[[ Given passage open ]]

Article 2 obligations
Article 2 ECHR requires the State to protect the right to life. The Strasbourg court has interpreted this to impose substantive obligations (not to take life without justification, and to establish procedures to protect it) and procedural obligations (to investigate breaches of the substantive ones). The State has substantive obligations, as set out in the House of Lords judgment in Savage in 2008, to protect the life of mental health patients who are detained under Section 3 of the Mental Health Act. Since Rabone, this duty increasingly applies to voluntary mental health patients as well. Where something goes wrong with the substantive obligations e.g. a suicide or an attempted suicide occurs, the State then has a procedural obligation under Article 2 to initiate an “effective public investigation by an independent official body” (per Lord Bingham in Middleton, at ).
The most far-reaching point of the judgment is that the coroner’s inquest will normally suffice to discharge the Article 2 obligation, which falls on the State apparatus as a whole. Apparently only the Republic of Ireland and Cyprus, out of all the ECHR member states, have a system of independent coroners – civil law systems, such as France and Germany, often assign the equivalent role to their prosecuting authorities. The court interpreted the Strasbourg jurisprudence from cases such as Jordan v UK, Ramsahai v The Netherlands, and Silih v Slovenia as indicating that there is an overall obligation on the State to ensure a prompt examination of cases. It noted that where an initial investigation is conducted by investigators who are hierarchically subordinate to the institution where the death took place (the Ward Manager here, and the Amsterdam Public Prosecutor in Ramsahai), this will not be fatal so long as the investigation can itself be subject to review by an independent tribunal .
What this all means for the law in England and Wales is largely set out in R(Amin) v Secretary of State for the Home Department, R(L) v Secretary of State for Justice, and R(Smith) v Oxfordshire Assistant Deputy Coroner. In Amin, Lord Bingham stated that the law of England has for centuries required a coroner to investigate deaths in prison and that this investigation, carried out in public and where the deceased’s family can be represented, discharges the Article 2 obligation. In L, a young man had failed in his suicide attempt whilst in a Young Offenders’ Institute and had been left with permanent brain damage. There was a need for an enhanced investigation in that case, because the prison’s system of suicide prevention had apparently failed – and as he had not died, there could be no coroner’s inquest.

[[ Given passage closed ]]
[[ Supplied records open ]]

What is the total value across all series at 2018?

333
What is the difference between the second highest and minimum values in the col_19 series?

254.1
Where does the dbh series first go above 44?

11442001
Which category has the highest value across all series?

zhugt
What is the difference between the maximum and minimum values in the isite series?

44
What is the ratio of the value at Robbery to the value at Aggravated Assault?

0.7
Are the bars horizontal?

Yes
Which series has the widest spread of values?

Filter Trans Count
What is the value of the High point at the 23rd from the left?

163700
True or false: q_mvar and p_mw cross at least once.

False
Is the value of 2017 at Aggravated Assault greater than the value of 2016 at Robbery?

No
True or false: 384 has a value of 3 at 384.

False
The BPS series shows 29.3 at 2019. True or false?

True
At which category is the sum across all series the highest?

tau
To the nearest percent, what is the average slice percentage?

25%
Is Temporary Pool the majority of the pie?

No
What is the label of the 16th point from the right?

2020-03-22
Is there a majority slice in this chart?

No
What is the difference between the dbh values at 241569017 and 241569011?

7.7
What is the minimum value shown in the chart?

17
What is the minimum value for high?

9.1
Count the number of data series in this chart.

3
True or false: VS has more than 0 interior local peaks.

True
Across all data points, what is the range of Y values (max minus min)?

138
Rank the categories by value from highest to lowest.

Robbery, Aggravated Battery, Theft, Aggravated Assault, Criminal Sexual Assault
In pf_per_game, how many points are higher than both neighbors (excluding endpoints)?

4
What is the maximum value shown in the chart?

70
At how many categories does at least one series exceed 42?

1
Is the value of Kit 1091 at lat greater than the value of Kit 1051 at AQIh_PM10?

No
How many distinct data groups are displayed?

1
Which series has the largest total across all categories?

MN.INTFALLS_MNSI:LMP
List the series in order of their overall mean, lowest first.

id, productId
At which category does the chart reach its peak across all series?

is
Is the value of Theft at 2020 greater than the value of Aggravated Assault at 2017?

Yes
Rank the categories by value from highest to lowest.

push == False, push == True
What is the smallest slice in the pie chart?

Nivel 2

[[ Supplied records closed ]]

Directions >> Rewrite the passage on Article 2 obligations from "What this all" up to and including "no coroner’s inquest.", swapping "permanent" for "lasting".

Worked solution >>
What this all means for the law in England and Wales is largely set out in R(Amin) v Secretary of State for the Home Department, R(L) v Secretary of State for Justice, and R(Smith) v Oxfordshire Assistant Deputy Coroner. In Amin, Lord Bingham stated that the law of England has for centuries required a coroner to investigate deaths in prison and that this investigation, carried out in public and where the deceased’s family can be represented, discharges the Article 2 obligation. In L, a young man had failed in his suicide attempt whilst in a Young Offenders’ Institute and had been left with lasting brain damage. There was a need for an enhanced investigation in that case, because the prison’s system of suicide prevention had apparently failed – and as he had not died, there could be no coroner’s inquest.